------ DATA SHOWN
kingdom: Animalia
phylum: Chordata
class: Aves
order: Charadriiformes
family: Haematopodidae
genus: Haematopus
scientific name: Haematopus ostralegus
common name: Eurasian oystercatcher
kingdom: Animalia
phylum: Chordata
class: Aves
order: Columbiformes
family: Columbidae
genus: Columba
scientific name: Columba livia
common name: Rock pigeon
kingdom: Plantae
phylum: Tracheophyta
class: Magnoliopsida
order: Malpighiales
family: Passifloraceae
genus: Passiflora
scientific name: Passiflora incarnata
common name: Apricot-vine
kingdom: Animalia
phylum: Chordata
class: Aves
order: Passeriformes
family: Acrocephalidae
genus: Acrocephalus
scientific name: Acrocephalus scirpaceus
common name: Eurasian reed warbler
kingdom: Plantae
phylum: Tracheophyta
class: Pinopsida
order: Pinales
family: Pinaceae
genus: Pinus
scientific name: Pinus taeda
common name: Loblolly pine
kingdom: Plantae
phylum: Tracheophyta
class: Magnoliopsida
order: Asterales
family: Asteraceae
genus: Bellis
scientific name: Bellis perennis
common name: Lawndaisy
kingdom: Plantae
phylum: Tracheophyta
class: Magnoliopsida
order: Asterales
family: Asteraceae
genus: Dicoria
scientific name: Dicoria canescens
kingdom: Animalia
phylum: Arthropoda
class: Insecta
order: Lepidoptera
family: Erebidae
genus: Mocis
------------
Copy every line of the listing above without changing anything.

* [WRITTEN RESPONSE]
kingdom: Animalia
phylum: Chordata
class: Aves
order: Charadriiformes
family: Haematopodidae
genus: Haematopus
scientific name: Haematopus ostralegus
common name: Eurasian oystercatcher
kingdom: Animalia
phylum: Chordata
class: Aves
order: Columbiformes
family: Columbidae
genus: Columba
scientific name: Columba livia
common name: Rock pigeon
kingdom: Plantae
phylum: Tracheophyta
class: Magnoliopsida
order: Malpighiales
family: Passifloraceae
genus: Passiflora
scientific name: Passiflora incarnata
common name: Apricot-vine
kingdom: Animalia
phylum: Chordata
class: Aves
order: Passeriformes
family: Acrocephalidae
genus: Acrocephalus
scientific name: Acrocephalus scirpaceus
common name: Eurasian reed warbler
kingdom: Plantae
phylum: Tracheophyta
class: Pinopsida
order: Pinales
family: Pinaceae
genus: Pinus
scientific name: Pinus taeda
common name: Loblolly pine
kingdom: Plantae
phylum: Tracheophyta
class: Magnoliopsida
order: Asterales
family: Asteraceae
genus: Bellis
scientific name: Bellis perennis
common name: Lawndaisy
kingdom: Plantae
phylum: Tracheophyta
class: Magnoliopsida
order: Asterales
family: Asteraceae
genus: Dicoria
scientific name: Dicoria canescens
kingdom: Animalia
phylum: Arthropoda
class: Insecta
order: Lepidoptera
family: Erebidae
genus: Mocis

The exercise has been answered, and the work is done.